Sunday, October 24, 2010
Sheraton Hall E/F (Sheraton Centre Toronto Hotel)
Denise Zou, MA1, Nancy Risebrough2, Oghenowede Eyawo, MSc1, Ron Goeree, MA3, Kevin Imrie, MD4, Fakher Aissa, MSc5, Rick Aultman, MSc6 and Adrian Levy, PhD7, (1)Oxford Outcomes, Vancouver, BC, Canada, (2)Oxford Outcomes, Toronto, ON, Canada, (3)McMaster University, Hamilton, ON, Canada, (4)University of Toronto, Toronto, ON, Canada, (5)Hoffmann-La Roche Canada, Mississauga, ON, Canada, (6)Hoffmann-La Roche, Basel, Switzerland, (7)Dalhousie University, Halifax, NS, Canada

Purpose: To determine the cost-effectiveness of rituximab plus fludarabine and cyclophosphamide compared to fludarabine and cyclophosphamide alone in the management of previously treated CLL in Canada. Chronic lymphocytic leukemia (CLL) is incurable disease and is the most prevalent form leukemia in industrialized countries. The results of the phase III REACH trial, in which were enrolled 552 subjects with previously treated CLL, showed significantly higher progression free survival (PFS) among those randomized to receive rituximab plus fludarabine and cyclophosphamide compared to those receiving fludarabine and cyclophosphamide alone (30.6 months vs. 20.6 months, respectively, P=0.0002). Given evidence of clinical superiority, information on cost-effectiveness is required by payer to make informed decisions about reimbursing the medication for this indication. 

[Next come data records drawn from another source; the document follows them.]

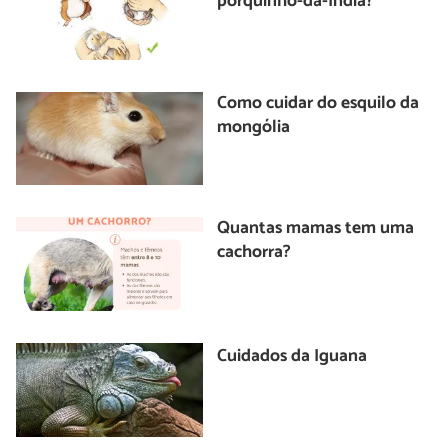
porquinho-da-Índia?
Como cuidar do esquilo da
mongólia
Quantas mamas tem uma
cachorra?
Cuidados da Iguana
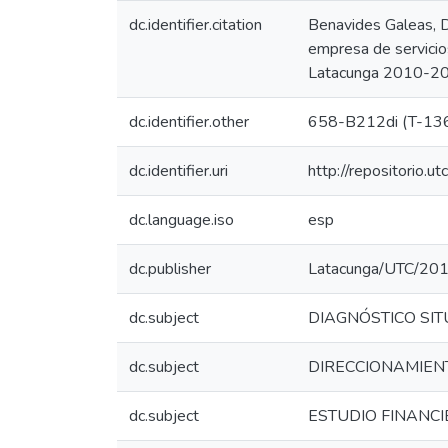
dc.identifier.citation
Benavides Galeas, Da
empresa de servici
Latacunga 2010-201
dc.identifier.other
658-B212di (T-13
dc.identifier.uri
http://repositorio.
dc.language.iso
esp
dc.publisher
Latacunga/UTC/20
dc.subject
DIAGNÓSTICO SI
dc.subject
DIRECCIONAMIEN
dc.subject
ESTUDIO FINANC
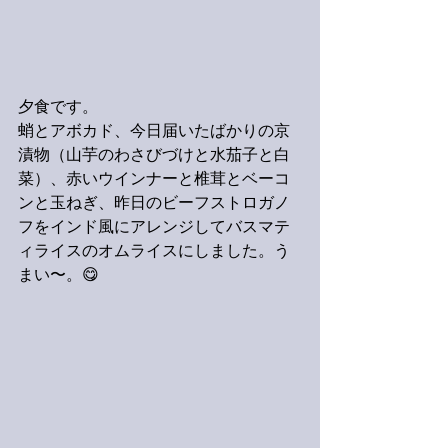
夕食です。
蛸とアボカド、今日届いたばかりの京
漬物（山芋のわさびづけと水茄子と白
菜）、赤いウインナーと椎茸とベーコ
ンと玉ねぎ、昨日のビーフストロガノ
フをインド風にアレンジしてバスマテ
ィライスのオムライスにしました。う
まい〜。😋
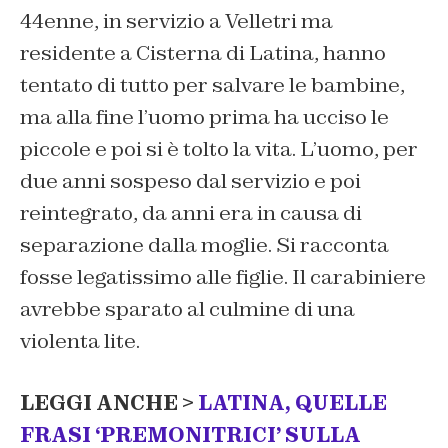
44enne, in servizio a Velletri ma
residente a Cisterna di Latina, hanno
tentato di tutto per salvare le bambine,
ma alla fine l’uomo prima ha ucciso le
piccole e poi si è tolto la vita. L’uomo, per
due anni sospeso dal servizio e poi
reintegrato, da anni era in causa di
separazione dalla moglie. Si racconta
fosse legatissimo alle figlie. Il carabiniere
avrebbe sparato al culmine di una
violenta lite.
LEGGI ANCHE >
LATINA, QUELLE
FRASI ‘PREMONITRICI’ SULLA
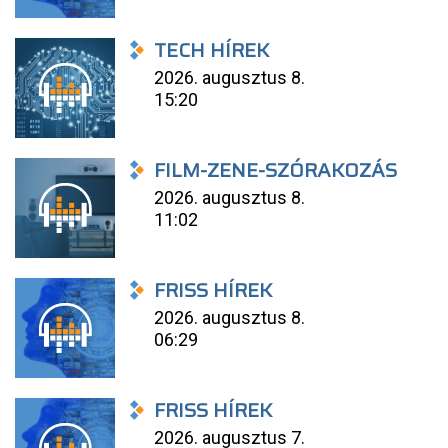
TECH HÍREK
2026. augusztus 8.
15:20
FILM-ZENE-SZÓRAKOZÁS
2026. augusztus 8.
11:02
FRISS HÍREK
2026. augusztus 8.
06:29
FRISS HÍREK
2026. augusztus 7.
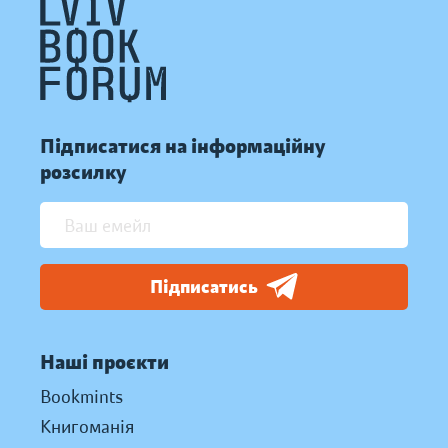
Підписатися на інформаційну
розсилку
Підписатись
Наші проєкти
Bookmints
Книгоманія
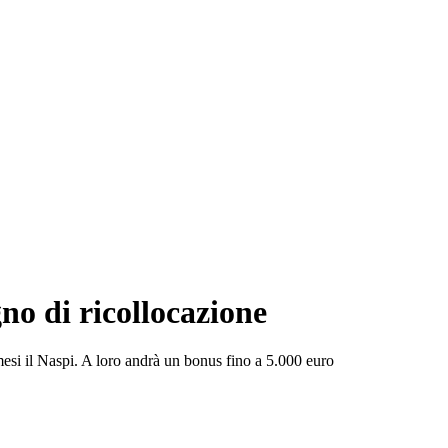
gno di ricollocazione
mesi il Naspi. A loro andrà un bonus fino a 5.000 euro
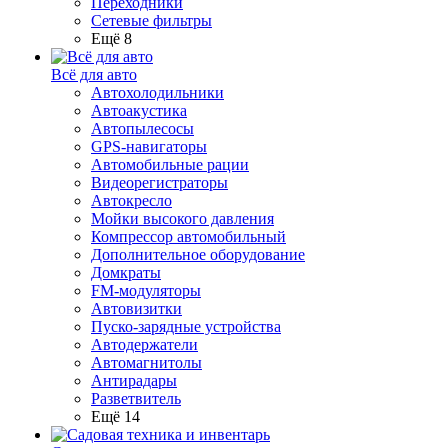
Переходники
Сетевые фильтры
Ещё 8
Всё для авто
Автохолодильники
Автоакустика
Автопылесосы
GPS-навигаторы
Автомобильные рации
Видеорегистраторы
Автокресло
Мойки высокого давления
Компрессор автомобильный
Дополнительное оборудование
Домкраты
FM-модуляторы
Автовизитки
Пуско-зарядные устройства
Автодержатели
Автомагнитолы
Антирадары
Разветвитель
Ещё 14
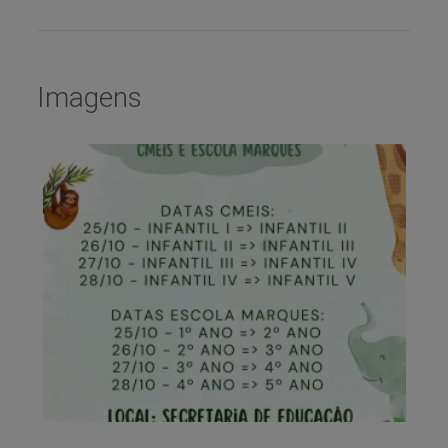
Imagens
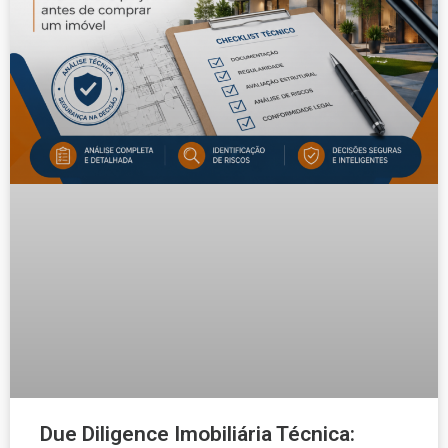
Due Diligence Imobiliária Técnica:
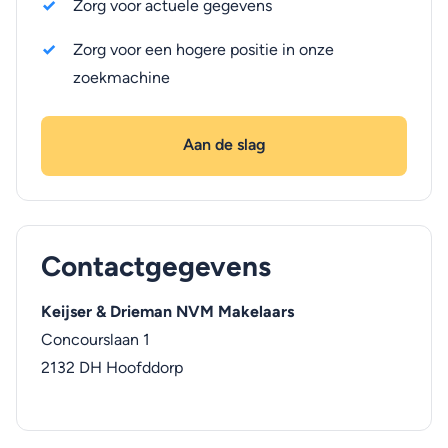
Zorg voor actuele gegevens
Zorg voor een hogere positie in onze
zoekmachine
Aan de slag
Contactgegevens
Keijser & Drieman NVM Makelaars
Concourslaan 1
2132 DH
Hoofddorp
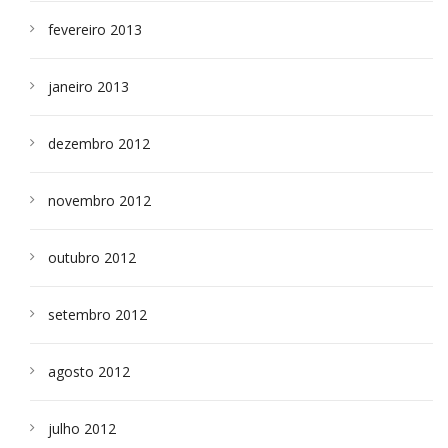
fevereiro 2013
janeiro 2013
dezembro 2012
novembro 2012
outubro 2012
setembro 2012
agosto 2012
julho 2012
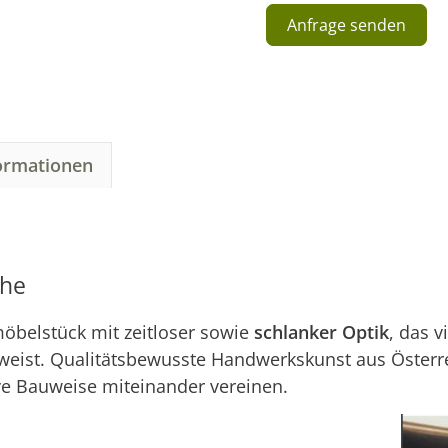
Anfrage senden
A
l
t
e
r
formationen
n
a
t
i
v
che
e
:
öbelstück mit zeitloser sowie
schlanker Optik
, das v
ufweist. Qualitätsbewusste Handwerkskunst aus Österre
e Bauweise miteinander vereinen.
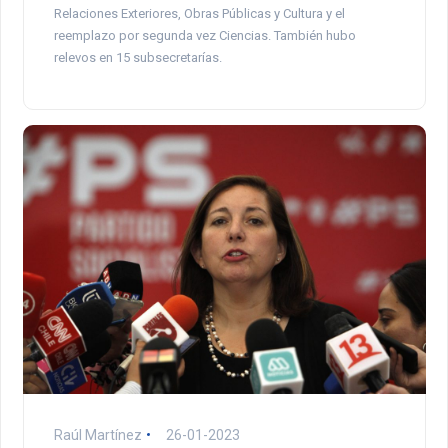
Relaciones Exteriores, Obras Públicas y Cultura y el
reemplazo por segunda vez Ciencias. También hubo
relevos en 15 subsecretarías.
Raúl Martínez
26-01-2023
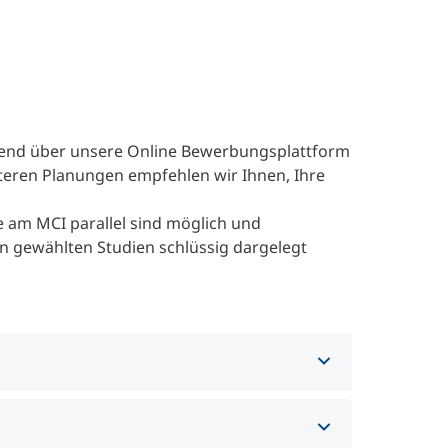
nd über unsere Online Bewerbungsplattform
eren Planungen empfehlen wir Ihnen, Ihre
am MCI parallel sind möglich und
n gewählten Studien schlüssig dargelegt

Methods: A lifetime Markov model with a monthly-cycle length was developed with three health states: 1) PFS; 2) disease progression and 3) death. Head-to-head efficacy data (PFS and overall survival) were obtained from the REACH trial. Resource use was determined through the REACH trial and a supplemental resource use questionnaire completed by hematologists/oncologists experienced in treating CLL. Costs were determined, where possible, from the perspective of the Ontario Ministry of Health; supplemental data from the literature was used as necessary. Due to the paucity of representative utility values for the target population, the inputs were determined by the means of the utilities from a UK- and a Canadian-based study that closely reflected the specific population of interest. Outcomes were life years (LY) and quality adjusted life years (QALY) in both groups. Costs (2010 $CAD) and outcomes were discounted at 5% annually. Incremental cost-effectiveness ratios (ICERs) were reported with one-way and probabilistic sensitivity analyses.

Results: A mean gain of 0.598 LYs (4.933 vs. 4.335) and 0.505 QALYs (3.753 vs. 3.249) was resulted when rituximab plus fludarabine and cyclophosphamide compared to fludarabine and cyclophosphamide alone over the lifetime period. The addition of rituximab to fludarabine and cyclophosphamide yielded an ICER of approximately $53,114/QALY (95% CI: 32,650, 98,694). The deterministic sensitivity analyses suggested that results were most sensitive to shorter time horizons and largely robust to changes in assumptions about the data inputs.

Conclusion: The addition of rituximab to fludarabine and cyclophosphamide is likely to offer good value for money in the management of previously treated CLL in Canada.